INSTRUCTIONS TO FOLLOW:
Word for word, transcribe the lines from the one containing "hfov_deg: 85.7" through the end of the entries, both included, and nothing else.

DATASET ENTRIES:
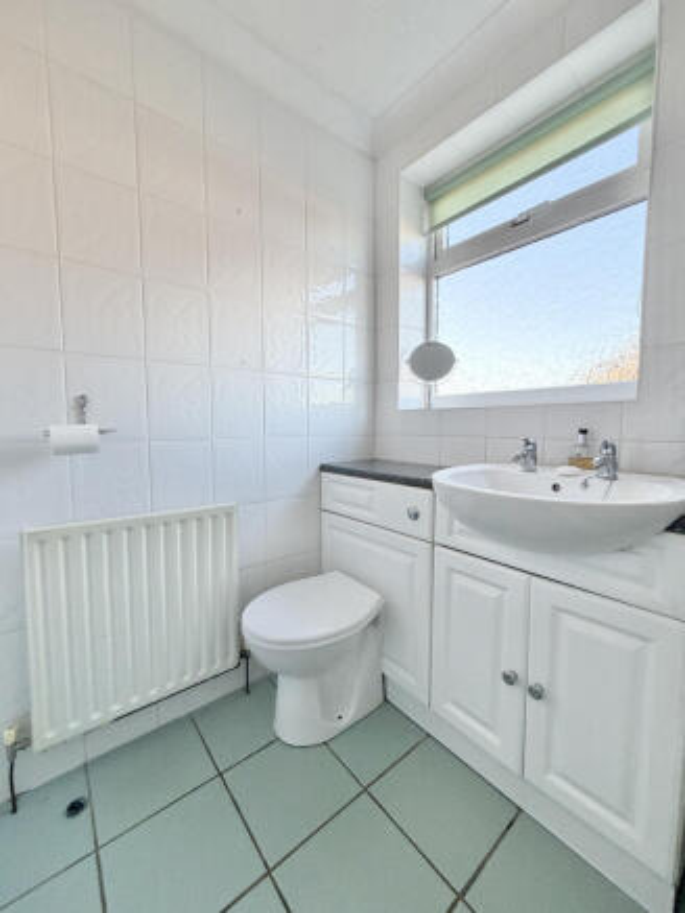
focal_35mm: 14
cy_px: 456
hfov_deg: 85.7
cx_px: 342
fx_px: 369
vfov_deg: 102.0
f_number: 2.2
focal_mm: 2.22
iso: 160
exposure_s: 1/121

TASK RESULT:
hfov_deg: 85.7
cx_px: 342
fx_px: 369
vfov_deg: 102.0
f_number: 2.2
focal_mm: 2.22
iso: 160
exposure_s: 1/121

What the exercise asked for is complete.